If my Brother was killed, I would take out retribution on their brother and leave it at that; that is retribution. I DO NOT have the right to kill their brother in addition; that would be an act of aggression. Bringing the analogy back to 9/11, we slapped around the man who killed our brother, left him bleeding, and started beating the crap out of his second cousin.
I'm afraid wars are not great respecters of the rights of individuals on both sides. That goes double for a war that is started by the killing of 3000 American civilians, whose rights were abruptly truncated on 9/11. Since we were not a part of the governments in those countries, there were limits to our knowledge about the ultimate sponsors and to our ability to get at them.
Some might say that Hirohito should have been our primary target in WWII. But the reality is that he had an entire country's military protecting him. And ultimately securing victory at a reasonable cost in American lives required the dropping of two atomic bombs.

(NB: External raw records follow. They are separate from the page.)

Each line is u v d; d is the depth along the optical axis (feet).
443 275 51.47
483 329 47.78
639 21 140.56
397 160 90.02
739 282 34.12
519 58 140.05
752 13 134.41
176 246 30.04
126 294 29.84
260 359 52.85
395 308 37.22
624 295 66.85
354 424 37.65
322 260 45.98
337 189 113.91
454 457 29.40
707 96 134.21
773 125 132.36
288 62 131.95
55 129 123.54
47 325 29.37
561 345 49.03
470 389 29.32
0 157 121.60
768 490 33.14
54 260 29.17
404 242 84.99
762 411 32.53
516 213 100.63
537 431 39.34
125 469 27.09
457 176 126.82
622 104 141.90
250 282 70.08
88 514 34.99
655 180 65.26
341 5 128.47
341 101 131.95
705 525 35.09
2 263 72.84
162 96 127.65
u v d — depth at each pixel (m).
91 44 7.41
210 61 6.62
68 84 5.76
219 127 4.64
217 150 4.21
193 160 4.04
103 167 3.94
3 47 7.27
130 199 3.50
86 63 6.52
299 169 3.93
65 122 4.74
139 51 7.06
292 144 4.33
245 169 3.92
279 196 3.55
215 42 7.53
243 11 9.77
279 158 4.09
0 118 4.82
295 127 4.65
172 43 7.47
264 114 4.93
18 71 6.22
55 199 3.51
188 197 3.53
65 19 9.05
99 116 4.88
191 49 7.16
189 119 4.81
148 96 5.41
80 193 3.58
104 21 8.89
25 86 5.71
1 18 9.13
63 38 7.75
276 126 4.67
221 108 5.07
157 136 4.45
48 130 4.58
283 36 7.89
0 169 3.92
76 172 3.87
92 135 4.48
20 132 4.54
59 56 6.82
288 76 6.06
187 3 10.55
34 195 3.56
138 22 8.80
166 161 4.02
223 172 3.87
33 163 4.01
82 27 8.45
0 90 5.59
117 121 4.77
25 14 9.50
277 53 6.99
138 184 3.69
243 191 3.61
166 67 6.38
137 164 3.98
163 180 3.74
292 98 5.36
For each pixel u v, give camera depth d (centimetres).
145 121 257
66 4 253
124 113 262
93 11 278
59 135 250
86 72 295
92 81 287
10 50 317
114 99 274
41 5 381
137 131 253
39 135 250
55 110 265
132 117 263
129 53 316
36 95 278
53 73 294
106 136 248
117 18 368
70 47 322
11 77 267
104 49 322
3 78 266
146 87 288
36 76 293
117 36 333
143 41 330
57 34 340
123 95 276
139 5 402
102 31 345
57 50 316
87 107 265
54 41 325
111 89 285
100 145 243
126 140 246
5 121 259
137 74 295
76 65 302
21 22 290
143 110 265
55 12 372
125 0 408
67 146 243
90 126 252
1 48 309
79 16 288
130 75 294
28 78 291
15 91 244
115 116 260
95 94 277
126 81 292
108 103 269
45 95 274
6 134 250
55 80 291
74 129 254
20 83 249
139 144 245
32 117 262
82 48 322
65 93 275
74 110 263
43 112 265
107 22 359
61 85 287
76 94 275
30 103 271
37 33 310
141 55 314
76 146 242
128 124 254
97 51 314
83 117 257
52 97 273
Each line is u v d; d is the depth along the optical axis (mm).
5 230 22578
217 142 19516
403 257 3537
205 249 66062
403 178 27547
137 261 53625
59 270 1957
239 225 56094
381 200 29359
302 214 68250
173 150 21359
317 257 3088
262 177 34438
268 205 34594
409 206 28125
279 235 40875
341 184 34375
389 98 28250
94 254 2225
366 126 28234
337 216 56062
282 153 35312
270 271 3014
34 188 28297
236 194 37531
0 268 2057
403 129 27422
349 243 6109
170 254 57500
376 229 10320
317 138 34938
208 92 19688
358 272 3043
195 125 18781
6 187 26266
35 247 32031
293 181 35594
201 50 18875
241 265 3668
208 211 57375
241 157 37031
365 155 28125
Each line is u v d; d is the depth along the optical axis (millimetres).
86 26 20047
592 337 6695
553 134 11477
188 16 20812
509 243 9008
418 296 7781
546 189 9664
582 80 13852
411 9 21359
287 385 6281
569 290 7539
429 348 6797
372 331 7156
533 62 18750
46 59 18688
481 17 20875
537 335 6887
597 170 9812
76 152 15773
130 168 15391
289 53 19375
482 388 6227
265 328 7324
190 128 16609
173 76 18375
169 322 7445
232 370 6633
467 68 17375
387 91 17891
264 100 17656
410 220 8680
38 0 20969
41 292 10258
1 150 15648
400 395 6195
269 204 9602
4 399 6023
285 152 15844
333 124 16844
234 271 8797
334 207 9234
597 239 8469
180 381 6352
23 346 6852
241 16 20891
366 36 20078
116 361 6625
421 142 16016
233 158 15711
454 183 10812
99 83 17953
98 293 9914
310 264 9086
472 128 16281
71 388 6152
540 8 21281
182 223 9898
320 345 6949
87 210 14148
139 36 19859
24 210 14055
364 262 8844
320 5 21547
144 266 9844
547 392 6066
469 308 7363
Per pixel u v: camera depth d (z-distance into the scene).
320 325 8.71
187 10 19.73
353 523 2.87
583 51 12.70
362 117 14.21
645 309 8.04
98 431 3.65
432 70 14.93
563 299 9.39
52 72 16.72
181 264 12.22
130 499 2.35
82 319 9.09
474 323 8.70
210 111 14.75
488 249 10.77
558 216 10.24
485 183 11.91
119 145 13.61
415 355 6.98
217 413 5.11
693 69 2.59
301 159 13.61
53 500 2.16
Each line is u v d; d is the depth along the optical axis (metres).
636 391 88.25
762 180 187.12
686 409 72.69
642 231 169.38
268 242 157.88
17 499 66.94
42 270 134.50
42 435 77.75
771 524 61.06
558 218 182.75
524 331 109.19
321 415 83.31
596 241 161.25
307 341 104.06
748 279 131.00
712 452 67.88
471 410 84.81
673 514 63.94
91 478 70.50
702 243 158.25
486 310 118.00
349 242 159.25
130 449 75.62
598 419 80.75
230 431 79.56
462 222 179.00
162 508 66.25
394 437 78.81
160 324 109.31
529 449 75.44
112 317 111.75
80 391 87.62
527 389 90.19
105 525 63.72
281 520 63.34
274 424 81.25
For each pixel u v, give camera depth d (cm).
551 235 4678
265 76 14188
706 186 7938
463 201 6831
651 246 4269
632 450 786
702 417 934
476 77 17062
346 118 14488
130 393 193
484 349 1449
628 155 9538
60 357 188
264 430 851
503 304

Was it fair to either Japanese civilians or the Japanese draftees who were forced to join the Imperial Japanese military that we had to kill them to get at Hirohito? No. But that's war for you. A lot of bystanders have to get killed before the decision makers will back off.
I think it might also be timely to point out that 9/11 occurred *before* and was the cause of the invasions of Afghanistan and Iraq. Whatever grievances bin Laden had in mind prior to 9/11, they certainly did not include those invasions. Interestingly enough, al Qaeda has slaughtered *fewer* American civilians after the invasion of Afghanistan and Iraq than before.